=== Work item ===
Find every line below where the string "read" shows up, and copy those lines.

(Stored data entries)

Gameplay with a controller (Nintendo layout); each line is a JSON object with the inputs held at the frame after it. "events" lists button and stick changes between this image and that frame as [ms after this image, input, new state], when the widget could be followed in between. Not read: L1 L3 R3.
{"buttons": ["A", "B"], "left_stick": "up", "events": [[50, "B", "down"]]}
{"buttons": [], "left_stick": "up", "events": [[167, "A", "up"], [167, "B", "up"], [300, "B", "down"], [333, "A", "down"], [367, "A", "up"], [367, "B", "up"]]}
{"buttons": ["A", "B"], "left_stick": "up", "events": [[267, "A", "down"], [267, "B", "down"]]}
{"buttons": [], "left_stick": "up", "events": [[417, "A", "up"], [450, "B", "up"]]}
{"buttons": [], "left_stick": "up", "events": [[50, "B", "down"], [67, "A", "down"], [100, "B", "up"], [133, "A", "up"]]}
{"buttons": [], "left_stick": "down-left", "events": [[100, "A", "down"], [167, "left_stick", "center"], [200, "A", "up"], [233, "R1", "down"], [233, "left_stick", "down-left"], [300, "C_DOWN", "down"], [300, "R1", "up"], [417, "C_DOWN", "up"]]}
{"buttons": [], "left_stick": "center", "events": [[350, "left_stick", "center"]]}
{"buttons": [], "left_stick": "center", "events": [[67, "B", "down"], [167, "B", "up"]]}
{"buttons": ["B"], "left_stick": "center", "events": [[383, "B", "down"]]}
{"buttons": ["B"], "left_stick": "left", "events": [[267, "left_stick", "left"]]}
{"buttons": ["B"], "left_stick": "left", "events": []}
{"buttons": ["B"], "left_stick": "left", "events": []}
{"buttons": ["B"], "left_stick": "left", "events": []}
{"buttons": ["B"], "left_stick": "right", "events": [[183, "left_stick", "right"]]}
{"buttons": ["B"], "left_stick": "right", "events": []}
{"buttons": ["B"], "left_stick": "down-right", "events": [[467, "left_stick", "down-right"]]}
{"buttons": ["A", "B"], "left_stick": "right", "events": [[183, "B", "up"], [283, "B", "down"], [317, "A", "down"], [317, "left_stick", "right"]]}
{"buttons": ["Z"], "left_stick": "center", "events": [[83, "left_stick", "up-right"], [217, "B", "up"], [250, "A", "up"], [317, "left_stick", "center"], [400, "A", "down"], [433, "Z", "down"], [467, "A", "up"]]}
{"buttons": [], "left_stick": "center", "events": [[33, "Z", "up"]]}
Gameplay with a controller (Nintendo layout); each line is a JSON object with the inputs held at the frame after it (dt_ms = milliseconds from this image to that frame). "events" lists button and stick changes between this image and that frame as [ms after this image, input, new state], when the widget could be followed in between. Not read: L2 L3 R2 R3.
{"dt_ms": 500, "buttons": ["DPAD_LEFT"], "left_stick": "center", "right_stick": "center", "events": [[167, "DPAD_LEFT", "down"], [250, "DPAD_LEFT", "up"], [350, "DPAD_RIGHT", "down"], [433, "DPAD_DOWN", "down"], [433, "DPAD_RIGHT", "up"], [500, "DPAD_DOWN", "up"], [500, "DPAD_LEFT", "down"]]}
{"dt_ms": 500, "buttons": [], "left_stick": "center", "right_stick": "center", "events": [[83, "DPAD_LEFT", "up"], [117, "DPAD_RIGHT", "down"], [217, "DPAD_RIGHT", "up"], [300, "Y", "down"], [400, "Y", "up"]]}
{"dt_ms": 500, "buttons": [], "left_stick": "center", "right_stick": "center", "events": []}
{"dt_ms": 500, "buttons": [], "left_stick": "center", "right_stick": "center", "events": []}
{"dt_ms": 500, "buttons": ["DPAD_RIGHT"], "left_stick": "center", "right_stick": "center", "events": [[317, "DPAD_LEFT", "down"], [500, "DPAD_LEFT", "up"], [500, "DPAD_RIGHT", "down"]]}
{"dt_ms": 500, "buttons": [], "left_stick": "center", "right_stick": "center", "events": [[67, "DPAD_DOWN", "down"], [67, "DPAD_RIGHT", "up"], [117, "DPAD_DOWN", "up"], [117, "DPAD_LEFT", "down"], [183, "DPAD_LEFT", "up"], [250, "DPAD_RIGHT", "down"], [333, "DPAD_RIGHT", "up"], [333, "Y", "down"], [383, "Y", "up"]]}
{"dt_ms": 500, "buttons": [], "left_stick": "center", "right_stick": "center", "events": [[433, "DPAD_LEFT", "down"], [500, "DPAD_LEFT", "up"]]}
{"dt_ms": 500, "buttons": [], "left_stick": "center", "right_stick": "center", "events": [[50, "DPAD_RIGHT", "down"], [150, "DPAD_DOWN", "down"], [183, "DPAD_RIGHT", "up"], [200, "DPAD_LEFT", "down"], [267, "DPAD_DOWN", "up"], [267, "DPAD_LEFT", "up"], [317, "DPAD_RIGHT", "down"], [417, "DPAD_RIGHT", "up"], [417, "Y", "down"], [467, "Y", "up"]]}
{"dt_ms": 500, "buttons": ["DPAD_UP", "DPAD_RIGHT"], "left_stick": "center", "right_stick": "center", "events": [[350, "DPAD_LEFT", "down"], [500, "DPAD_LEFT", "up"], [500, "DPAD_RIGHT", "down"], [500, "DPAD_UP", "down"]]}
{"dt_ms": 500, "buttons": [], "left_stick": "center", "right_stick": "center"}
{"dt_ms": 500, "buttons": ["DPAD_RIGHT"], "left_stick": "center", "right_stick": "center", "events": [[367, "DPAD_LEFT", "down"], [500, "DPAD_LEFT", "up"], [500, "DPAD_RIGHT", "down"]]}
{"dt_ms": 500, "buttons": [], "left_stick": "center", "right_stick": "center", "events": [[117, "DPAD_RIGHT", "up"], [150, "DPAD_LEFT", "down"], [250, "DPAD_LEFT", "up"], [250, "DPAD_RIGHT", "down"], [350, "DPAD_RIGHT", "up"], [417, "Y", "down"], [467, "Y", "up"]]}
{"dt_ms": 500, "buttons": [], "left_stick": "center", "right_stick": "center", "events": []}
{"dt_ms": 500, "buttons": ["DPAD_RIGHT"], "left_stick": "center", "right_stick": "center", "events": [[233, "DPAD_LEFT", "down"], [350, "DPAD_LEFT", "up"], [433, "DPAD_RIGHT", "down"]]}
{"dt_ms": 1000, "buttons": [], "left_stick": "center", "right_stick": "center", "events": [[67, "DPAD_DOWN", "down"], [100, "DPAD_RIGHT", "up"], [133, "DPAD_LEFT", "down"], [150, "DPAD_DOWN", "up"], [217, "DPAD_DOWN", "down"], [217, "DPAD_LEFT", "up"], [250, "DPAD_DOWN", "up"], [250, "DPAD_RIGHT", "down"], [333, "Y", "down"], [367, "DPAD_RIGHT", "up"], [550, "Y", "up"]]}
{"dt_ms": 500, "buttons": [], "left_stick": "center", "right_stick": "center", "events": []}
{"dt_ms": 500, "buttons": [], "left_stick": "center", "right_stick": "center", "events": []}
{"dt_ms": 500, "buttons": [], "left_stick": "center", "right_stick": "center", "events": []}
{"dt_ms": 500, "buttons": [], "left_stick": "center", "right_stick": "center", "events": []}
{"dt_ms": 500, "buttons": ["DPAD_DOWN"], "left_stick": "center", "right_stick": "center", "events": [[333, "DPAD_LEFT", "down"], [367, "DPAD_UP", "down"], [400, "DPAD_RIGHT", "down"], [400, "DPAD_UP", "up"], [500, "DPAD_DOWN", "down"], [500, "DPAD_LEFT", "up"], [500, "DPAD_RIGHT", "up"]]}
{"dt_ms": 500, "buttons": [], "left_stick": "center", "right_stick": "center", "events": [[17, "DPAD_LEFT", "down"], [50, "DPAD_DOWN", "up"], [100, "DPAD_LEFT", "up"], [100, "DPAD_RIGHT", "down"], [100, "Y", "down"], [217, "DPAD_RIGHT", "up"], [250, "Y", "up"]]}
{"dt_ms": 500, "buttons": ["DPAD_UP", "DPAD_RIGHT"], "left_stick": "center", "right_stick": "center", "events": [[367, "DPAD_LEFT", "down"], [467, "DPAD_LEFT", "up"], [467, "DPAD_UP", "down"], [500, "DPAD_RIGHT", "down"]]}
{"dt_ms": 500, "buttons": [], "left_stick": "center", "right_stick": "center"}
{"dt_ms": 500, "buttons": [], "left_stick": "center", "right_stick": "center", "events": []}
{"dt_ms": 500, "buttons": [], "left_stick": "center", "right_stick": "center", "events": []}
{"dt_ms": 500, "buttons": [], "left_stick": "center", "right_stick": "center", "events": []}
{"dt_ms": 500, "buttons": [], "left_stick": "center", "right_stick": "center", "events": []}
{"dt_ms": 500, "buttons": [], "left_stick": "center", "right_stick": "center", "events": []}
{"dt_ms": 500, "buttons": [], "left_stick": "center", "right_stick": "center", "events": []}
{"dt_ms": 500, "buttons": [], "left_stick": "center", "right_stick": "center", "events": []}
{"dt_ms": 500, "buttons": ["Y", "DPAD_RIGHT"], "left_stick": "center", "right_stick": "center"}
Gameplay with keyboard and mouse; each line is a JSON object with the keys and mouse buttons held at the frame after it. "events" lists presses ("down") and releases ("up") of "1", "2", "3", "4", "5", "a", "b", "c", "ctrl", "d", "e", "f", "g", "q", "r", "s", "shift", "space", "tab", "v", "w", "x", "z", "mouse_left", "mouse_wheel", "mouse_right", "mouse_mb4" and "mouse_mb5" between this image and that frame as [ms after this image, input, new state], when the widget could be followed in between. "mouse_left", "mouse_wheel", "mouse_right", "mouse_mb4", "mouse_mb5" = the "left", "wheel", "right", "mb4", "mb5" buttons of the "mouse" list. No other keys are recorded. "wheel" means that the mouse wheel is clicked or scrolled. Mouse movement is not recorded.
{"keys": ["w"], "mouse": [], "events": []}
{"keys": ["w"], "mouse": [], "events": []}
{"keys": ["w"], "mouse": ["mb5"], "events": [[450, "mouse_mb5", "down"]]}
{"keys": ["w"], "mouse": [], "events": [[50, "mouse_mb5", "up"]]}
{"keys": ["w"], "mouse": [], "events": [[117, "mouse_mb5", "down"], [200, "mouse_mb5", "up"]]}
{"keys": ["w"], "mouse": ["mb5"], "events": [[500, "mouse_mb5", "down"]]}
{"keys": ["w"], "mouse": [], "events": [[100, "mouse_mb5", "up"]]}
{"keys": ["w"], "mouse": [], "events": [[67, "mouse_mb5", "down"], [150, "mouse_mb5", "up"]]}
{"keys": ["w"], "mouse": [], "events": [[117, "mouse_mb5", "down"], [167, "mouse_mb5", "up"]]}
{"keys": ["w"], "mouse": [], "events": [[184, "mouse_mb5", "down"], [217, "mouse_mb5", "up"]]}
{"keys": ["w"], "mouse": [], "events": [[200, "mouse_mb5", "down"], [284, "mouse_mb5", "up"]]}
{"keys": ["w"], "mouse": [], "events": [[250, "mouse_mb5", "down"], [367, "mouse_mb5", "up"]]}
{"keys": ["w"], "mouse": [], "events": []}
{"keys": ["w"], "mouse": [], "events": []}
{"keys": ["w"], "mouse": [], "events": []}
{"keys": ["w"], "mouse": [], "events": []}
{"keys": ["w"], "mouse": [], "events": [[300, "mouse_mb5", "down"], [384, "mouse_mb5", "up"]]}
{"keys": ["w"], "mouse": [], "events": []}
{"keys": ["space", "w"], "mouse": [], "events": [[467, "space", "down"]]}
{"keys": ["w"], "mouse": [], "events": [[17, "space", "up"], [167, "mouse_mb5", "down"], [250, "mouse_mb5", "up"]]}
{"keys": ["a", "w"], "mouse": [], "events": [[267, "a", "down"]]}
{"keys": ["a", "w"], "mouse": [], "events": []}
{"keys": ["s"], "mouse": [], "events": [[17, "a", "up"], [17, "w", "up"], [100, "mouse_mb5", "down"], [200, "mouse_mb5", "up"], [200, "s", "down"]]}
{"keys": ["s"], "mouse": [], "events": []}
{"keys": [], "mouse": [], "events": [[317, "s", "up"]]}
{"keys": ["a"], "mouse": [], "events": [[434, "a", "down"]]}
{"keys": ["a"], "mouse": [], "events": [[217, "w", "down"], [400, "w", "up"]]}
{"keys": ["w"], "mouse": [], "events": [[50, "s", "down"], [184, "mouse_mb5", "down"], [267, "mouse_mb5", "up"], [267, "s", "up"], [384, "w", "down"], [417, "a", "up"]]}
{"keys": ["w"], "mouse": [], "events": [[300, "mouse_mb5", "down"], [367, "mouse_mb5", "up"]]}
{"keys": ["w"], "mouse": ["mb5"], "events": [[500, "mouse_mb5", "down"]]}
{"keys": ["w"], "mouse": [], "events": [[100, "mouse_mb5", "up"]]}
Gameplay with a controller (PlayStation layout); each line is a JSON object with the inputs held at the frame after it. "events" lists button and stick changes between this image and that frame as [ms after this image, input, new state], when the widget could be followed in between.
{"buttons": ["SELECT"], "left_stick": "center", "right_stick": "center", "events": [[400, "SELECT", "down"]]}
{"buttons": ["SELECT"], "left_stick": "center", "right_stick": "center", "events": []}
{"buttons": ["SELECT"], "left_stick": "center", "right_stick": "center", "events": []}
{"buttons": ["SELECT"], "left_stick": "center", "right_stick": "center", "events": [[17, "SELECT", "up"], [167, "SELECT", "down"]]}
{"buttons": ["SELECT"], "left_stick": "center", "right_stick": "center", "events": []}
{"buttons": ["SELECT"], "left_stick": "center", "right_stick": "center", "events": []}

=== Output for this exercise ===
Gameplay with a controller (Nintendo layout); each line is a JSON object with the inputs held at the frame after it. "events" lists button and stick changes between this image and that frame as [ms after this image, input, new state], when the widget could be followed in between. Not read: L1 L3 R3.
Gameplay with a controller (Nintendo layout); each line is a JSON object with the inputs held at the frame after it (dt_ms = milliseconds from this image to that frame). "events" lists button and stick changes between this image and that frame as [ms after this image, input, new state], when the widget could be followed in between. Not read: L2 L3 R2 R3.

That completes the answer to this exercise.